Here $\eta$ is the unit and $\Delta$ is coproduct. In plain words, $\eta(\lambda \in K) = \lambda 1_B$. By the commutativity of the diagram, $$\Delta(1_B) = \Delta(\eta(1_K)) = (\eta \otimes \eta)(1_K \otimes 1_K) = 1_B \otimes 1_B.$$
As Hanno says you can interpret that by remembering that $\Delta$ is a algebra homomorphism in a bialgebra, so it has to preserve the unit.
The equation $\Delta(x) = 1 \otimes x + x \otimes 1$ is only valid for the elements of $\mathfrak{g}$ in $U(\mathfrak{g})$. Such an element is called a primitive element.
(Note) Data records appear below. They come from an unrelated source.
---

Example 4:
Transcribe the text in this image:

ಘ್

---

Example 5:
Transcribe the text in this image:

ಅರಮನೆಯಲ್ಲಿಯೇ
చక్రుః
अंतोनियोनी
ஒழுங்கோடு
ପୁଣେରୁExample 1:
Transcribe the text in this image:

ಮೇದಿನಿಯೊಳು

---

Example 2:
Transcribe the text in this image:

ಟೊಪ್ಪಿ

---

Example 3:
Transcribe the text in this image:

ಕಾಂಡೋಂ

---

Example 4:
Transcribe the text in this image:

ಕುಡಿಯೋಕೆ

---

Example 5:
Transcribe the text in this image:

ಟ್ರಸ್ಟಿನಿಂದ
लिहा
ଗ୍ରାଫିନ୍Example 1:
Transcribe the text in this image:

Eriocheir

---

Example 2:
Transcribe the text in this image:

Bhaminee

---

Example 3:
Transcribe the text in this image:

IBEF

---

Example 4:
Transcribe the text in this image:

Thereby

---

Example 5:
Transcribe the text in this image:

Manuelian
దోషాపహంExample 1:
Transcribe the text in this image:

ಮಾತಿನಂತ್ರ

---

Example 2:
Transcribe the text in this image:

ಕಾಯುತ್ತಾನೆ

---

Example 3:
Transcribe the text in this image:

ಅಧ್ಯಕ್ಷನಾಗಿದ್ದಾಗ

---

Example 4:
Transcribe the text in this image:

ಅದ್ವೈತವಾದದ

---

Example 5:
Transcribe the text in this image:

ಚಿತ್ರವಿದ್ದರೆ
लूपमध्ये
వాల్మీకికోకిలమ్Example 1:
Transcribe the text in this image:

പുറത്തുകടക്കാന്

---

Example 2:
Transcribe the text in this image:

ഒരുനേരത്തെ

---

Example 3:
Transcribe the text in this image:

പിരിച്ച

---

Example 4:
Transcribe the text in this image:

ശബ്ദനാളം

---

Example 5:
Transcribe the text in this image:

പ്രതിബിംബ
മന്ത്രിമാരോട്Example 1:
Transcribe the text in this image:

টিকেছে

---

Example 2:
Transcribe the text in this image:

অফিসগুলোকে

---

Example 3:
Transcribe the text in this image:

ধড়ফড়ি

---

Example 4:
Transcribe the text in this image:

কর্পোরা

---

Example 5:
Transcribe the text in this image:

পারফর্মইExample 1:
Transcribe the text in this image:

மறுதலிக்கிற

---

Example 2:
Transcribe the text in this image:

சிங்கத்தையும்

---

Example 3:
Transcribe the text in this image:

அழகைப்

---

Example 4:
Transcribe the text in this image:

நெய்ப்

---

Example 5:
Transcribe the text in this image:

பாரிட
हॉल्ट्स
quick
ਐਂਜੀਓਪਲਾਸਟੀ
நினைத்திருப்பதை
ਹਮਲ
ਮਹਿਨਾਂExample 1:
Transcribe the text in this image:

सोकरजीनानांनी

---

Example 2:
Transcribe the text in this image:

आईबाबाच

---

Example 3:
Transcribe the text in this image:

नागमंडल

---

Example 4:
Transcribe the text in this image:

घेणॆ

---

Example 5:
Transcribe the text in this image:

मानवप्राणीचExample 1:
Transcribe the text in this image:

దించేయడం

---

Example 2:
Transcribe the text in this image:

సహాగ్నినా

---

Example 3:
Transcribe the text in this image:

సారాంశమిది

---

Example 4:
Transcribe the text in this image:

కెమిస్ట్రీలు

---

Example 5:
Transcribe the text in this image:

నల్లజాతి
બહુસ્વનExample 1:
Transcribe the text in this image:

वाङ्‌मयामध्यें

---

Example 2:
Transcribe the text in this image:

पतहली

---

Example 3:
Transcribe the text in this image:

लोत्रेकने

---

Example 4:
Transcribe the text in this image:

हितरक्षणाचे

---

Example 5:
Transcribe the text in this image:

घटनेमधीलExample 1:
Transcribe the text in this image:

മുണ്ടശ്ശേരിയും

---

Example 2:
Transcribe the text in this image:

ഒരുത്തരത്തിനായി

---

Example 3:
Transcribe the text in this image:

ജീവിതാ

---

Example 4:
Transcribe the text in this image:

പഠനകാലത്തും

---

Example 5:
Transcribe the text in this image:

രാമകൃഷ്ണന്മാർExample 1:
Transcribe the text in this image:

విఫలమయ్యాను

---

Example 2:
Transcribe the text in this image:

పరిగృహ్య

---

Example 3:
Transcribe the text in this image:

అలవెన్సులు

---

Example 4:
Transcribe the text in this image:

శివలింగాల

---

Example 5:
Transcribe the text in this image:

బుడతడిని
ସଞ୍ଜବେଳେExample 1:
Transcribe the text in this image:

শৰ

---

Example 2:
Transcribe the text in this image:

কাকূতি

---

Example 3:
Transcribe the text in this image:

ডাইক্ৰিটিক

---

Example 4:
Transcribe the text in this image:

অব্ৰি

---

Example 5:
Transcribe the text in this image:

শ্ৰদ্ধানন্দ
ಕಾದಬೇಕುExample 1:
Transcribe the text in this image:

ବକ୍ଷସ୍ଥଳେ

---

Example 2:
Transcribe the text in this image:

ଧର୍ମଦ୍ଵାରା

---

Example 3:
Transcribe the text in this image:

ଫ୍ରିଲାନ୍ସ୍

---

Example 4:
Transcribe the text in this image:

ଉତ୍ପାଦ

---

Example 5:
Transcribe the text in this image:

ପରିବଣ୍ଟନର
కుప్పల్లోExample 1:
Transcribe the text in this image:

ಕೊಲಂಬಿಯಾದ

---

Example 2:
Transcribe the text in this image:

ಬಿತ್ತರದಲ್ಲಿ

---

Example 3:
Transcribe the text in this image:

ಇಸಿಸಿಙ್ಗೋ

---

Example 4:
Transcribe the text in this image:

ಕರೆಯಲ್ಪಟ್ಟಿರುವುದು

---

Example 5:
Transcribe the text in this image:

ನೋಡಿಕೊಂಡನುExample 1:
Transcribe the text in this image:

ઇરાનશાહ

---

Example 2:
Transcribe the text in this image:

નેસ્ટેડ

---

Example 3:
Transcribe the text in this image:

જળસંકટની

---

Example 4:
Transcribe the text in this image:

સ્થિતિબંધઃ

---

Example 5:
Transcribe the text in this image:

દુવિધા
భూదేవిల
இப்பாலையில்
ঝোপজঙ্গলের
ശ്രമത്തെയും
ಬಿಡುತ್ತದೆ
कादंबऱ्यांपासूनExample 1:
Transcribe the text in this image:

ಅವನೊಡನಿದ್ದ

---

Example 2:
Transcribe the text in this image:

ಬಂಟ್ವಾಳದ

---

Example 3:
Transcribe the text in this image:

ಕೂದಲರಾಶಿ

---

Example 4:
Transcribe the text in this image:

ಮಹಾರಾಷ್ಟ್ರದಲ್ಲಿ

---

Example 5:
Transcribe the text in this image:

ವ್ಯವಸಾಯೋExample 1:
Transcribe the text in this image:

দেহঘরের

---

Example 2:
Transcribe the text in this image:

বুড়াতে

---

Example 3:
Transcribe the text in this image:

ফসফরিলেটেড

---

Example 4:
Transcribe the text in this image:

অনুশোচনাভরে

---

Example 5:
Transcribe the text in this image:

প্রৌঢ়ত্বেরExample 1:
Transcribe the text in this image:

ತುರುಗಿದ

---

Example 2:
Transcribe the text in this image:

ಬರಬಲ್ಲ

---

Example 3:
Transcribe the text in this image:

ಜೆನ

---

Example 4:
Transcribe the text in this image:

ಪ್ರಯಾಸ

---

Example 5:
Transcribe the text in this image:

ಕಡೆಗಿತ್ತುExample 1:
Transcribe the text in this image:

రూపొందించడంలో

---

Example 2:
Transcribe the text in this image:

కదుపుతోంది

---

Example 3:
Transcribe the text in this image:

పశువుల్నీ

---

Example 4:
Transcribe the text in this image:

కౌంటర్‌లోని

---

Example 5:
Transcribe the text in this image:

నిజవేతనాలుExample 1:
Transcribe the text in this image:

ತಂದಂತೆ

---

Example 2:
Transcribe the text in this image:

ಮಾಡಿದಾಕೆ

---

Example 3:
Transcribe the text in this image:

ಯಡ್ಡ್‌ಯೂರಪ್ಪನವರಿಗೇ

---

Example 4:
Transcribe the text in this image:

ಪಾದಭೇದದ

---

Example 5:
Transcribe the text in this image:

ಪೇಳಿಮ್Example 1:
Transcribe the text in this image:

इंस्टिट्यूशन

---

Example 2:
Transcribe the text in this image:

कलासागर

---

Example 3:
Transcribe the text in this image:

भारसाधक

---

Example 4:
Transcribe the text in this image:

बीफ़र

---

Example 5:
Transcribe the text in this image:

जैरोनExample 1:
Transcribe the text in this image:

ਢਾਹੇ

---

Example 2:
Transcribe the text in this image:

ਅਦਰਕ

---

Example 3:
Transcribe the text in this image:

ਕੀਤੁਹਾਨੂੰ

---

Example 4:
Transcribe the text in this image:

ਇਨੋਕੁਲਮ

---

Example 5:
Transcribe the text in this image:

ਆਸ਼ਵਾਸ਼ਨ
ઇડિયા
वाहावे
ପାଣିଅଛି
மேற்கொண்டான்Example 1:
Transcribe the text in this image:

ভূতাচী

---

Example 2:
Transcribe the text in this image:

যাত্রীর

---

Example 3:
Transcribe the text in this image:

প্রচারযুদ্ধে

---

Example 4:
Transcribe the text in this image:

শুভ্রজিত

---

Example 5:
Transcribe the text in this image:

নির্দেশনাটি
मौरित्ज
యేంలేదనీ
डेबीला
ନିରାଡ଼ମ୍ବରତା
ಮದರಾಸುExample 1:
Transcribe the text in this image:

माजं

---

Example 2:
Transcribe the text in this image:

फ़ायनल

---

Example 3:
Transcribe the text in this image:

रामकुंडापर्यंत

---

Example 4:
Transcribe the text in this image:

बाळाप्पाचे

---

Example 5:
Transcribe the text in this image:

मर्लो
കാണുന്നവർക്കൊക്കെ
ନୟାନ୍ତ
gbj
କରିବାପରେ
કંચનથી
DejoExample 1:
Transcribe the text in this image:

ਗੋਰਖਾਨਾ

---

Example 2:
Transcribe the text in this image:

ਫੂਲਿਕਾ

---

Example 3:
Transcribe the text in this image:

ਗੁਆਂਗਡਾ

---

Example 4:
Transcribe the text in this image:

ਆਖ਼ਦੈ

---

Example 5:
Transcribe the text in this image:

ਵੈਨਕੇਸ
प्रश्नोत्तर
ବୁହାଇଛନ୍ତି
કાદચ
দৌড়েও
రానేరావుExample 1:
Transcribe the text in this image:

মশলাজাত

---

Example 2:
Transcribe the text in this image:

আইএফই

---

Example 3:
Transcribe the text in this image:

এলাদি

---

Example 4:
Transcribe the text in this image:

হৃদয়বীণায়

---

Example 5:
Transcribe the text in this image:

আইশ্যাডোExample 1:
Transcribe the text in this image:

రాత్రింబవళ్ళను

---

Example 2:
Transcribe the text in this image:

You should be very careful when computing the coproduct in $U(\mathfrak{g})$, because it's tempting to believe that since $\Delta(x) = 1 \otimes x + x \otimes 1$ on generators, the same holds true for every element. That's not the case. The rule to use is again that $\Delta$ is a algebra homomorphism, so for example if $x, y \in \mathfrak{g}$,
$$\Delta(xy) = \Delta(x) \Delta(y) = (1 \otimes x + x \otimes 1) (1 \otimes y + y \otimes 1) = 1 \otimes xy + x \otimes y + y \otimes x + xy \otimes 1.$$
And a similar pattern holds true for products with more terms.
A: On my master thesis two year ago, i think i used  $\Delta(1) = 1 \otimes 1 + 1 \otimes 1$. By a fast googling, i found the same on wiki.
I hope that helps.